**WORK TO BE COMPLETED**:
Restate the records below exactly. Pictures are not part of the copy.

**INFORMATION PROVIDED**:

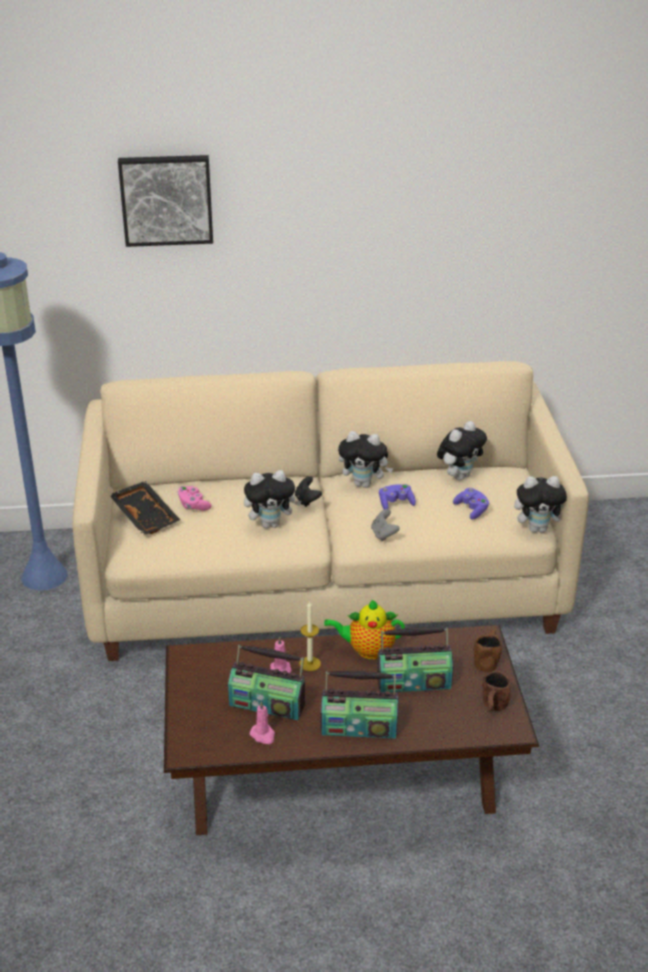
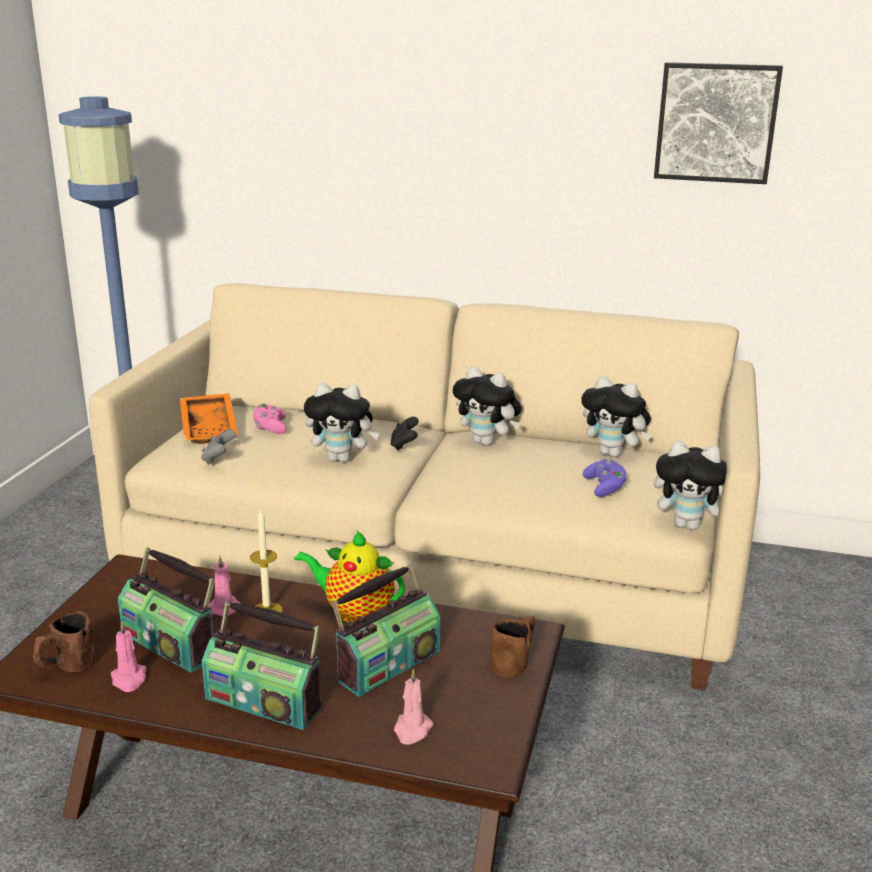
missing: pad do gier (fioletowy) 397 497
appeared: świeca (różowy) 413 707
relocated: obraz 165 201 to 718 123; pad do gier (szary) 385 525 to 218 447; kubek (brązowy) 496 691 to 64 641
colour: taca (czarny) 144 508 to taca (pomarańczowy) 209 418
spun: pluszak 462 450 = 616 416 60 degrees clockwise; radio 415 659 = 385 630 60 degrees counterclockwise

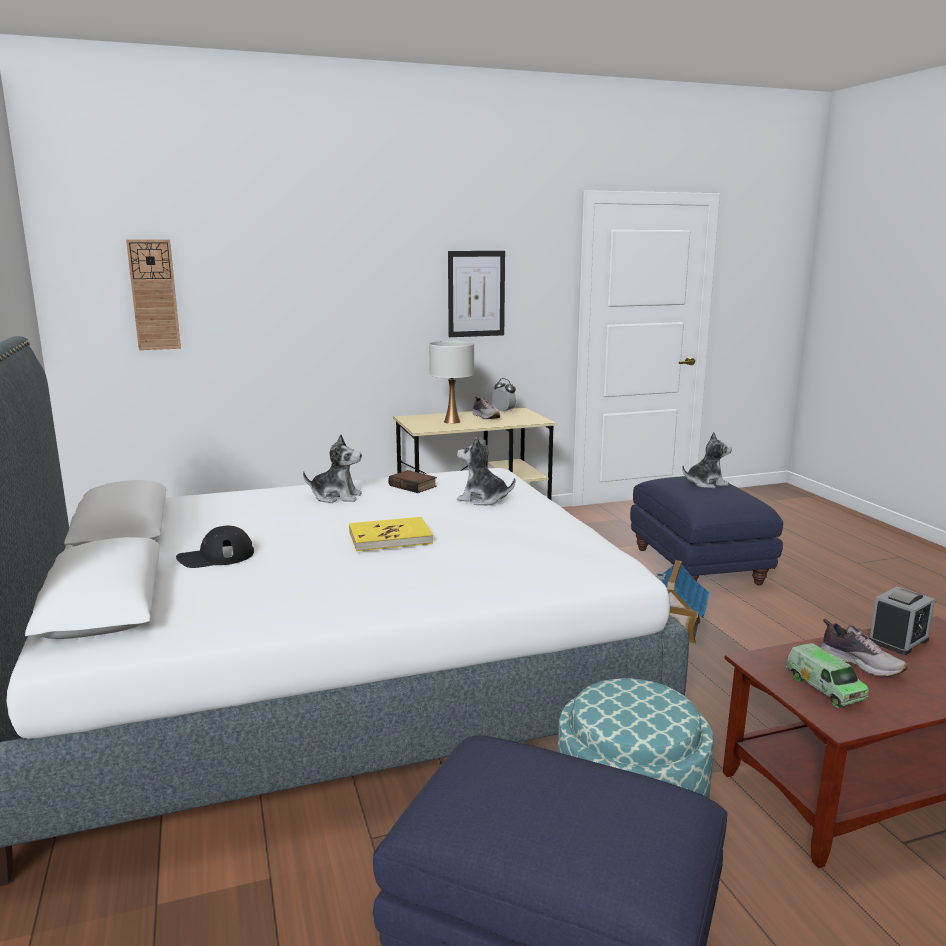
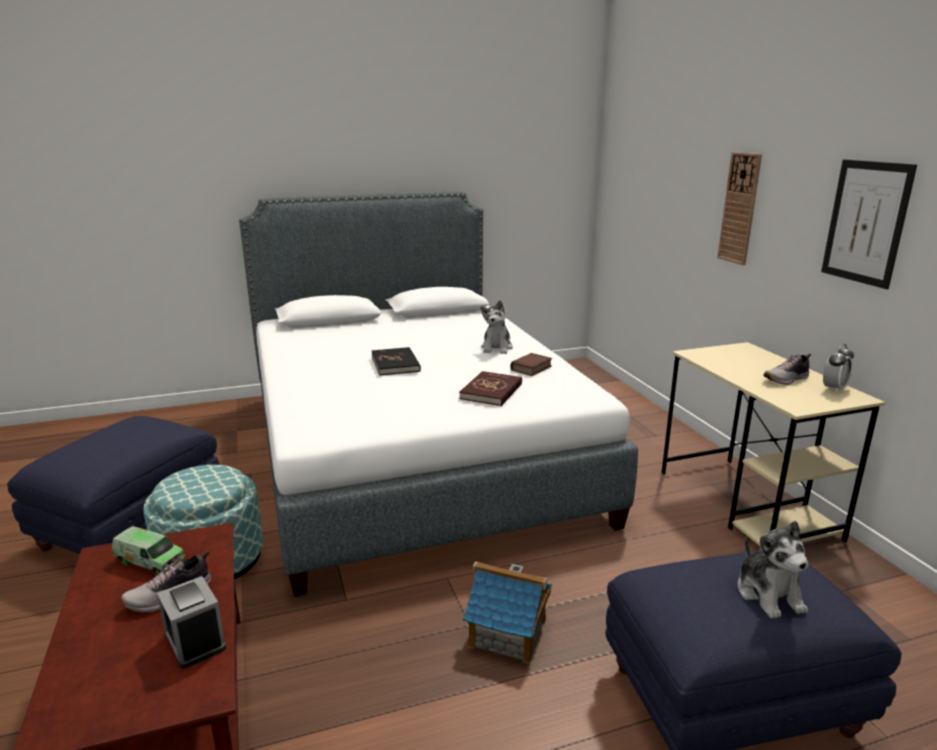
missing: lampa stołowa (biały) 451 382; czapka z daszkiem (czarny) 215 547
relocated: zegar ścienny 153 295 to 740 208
exchanged: pluszak 486 471 to książka (czerwony) 490 388
colour: książka (żółty) 391 534 to książka (czarny) 396 361
spun: ciężarówka zabawkowa 827 675 = 148 551 135 degrees counterclockwise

**THE ANSWER**:
missing: pad do gier (fioletowy) 397 497
appeared: świeca (różowy) 413 707
relocated: obraz 165 201 to 718 123; pad do gier (szary) 385 525 to 218 447; kubek (brązowy) 496 691 to 64 641
colour: taca (czarny) 144 508 to taca (pomarańczowy) 209 418
spun: pluszak 462 450 = 616 416 60 degrees clockwise; radio 415 659 = 385 630 60 degrees counterclockwise

missing: lampa stołowa (biały) 451 382; czapka z daszkiem (czarny) 215 547
relocated: zegar ścienny 153 295 to 740 208
exchanged: pluszak 486 471 to książka (czerwony) 490 388
colour: książka (żółty) 391 534 to książka (czarny) 396 361
spun: ciężarówka zabawkowa 827 675 = 148 551 135 degrees counterclockwise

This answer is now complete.